I think a race like this can be an analogy for a number of things – life, goals, or personal change.  There’s no mistaking that it takes training, preparation coaching and good old fashioned effort to be successful.  When running a race of this distance you usually have a specific goal, whether it’s just to finish, to achieve a certain time or realize your personal best. Every runner has some vision of success that hangs in their  mind and motivates them to take step after step toward their goal. 

The race itself has a begining, a middle and an end. In the beginning you’re excited, full of promise, anticipating the outcome, but you’re also not sure what might happen, what external factors might influence your performance (like weather), your fellow runners, the meal you had the night before. You’re a little nervous about how  you’ll perform. But, here is also where you are required to place your trust in the process – preparation behind you, race in front, you’re knee deep in process.

Then there’s the middle where you are tested and challenged with obstacles like the gruelling Heartbreak Hill, people in your way and your own physical limitations, even race realities like having to go to the loo. But here you’re also spurred on and rewarded by the support of your parter, the antics of other runners, the cheerleaders and entertainers enroute, the spectacular scenery, the sunshine, the knowledge that you’re actually doing it and not sitting on the sidelines.


Then, there’s the end…the finish line…the glory…the prize….and as it grows closer in your sights, you’re excitement increases, your goal becomes clearer, you push on….then, there it is….. the finish, line. Your foot steps on it then your other one over it and at that moment you have finished….beginning…middle…end…done! You’re proud of your accomplishments. And you should be.

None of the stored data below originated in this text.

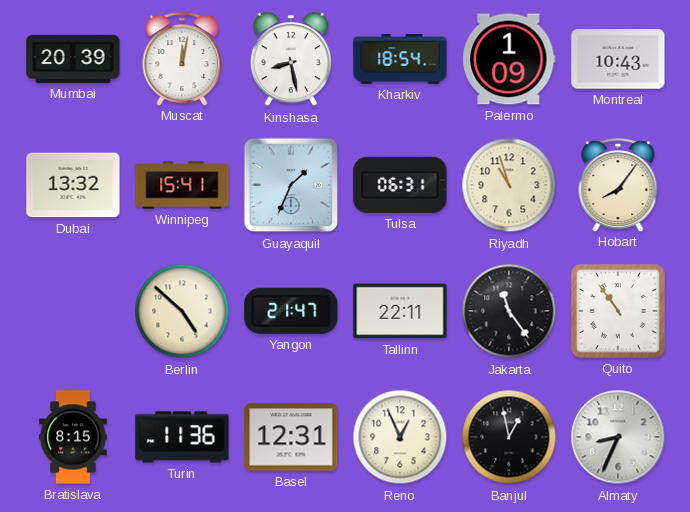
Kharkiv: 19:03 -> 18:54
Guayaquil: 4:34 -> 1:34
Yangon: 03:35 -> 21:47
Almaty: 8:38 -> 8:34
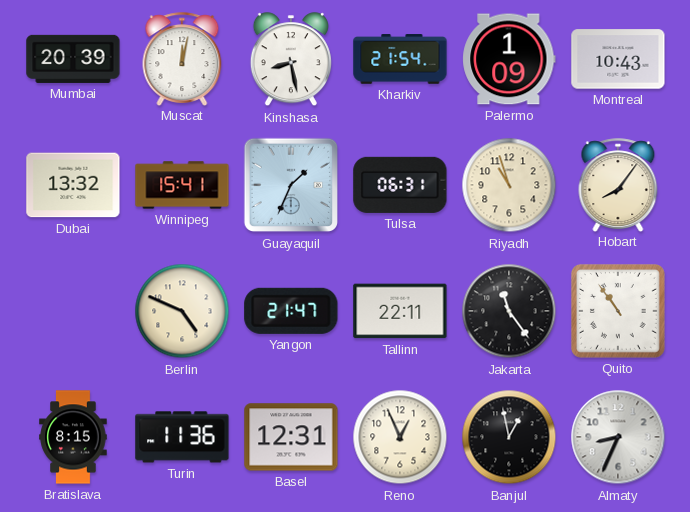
Kharkiv: 18:54 -> 21:54
Berlin: 4:52 -> 4:49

But later, as you ponder things over a well earned snack, you think about the finish line, the end of the race, achieving your goal and then happily discover a new-found reward.  All the glory isn’t in crossing the finish line, that’s just a natural result. The real test of your mettle is everything that has led you to that point. It’s your participation in the process that brings the  real glory. It’s the effort required to take step after step that you should be proud of. It’s the support and encouragement you give to others along the way that should be your prize. It’s the fact that you’re in it…not that you win it that is worthy of reverance.

With a race like this, as with life, goals and personal change, the most important part is embracing and going through the process. And today, I was proud to stand beside Chris and take step after step, deal with challenge after challenge, enjoy reward after reward… together. Then, hand in hand, we crossed the finish line, fell into an embrace and told each other just how proud we were to share in this process together.

Thank you Chris for accompanying me on my very first City to Surf….I look forward to next year’s race, but most importantly, I look forward to being right beside you through the process!

The results are in….Linda’s and Chris‘ — there’s even video…check it out!


One thought on “My first City to Surf…

  1. Linda and Chris

    I’m so glad that you enjoyed your race. It sounded really exciting. While you’re probably looking forward to more challenges like this, I think it’s great that you actually did this one together!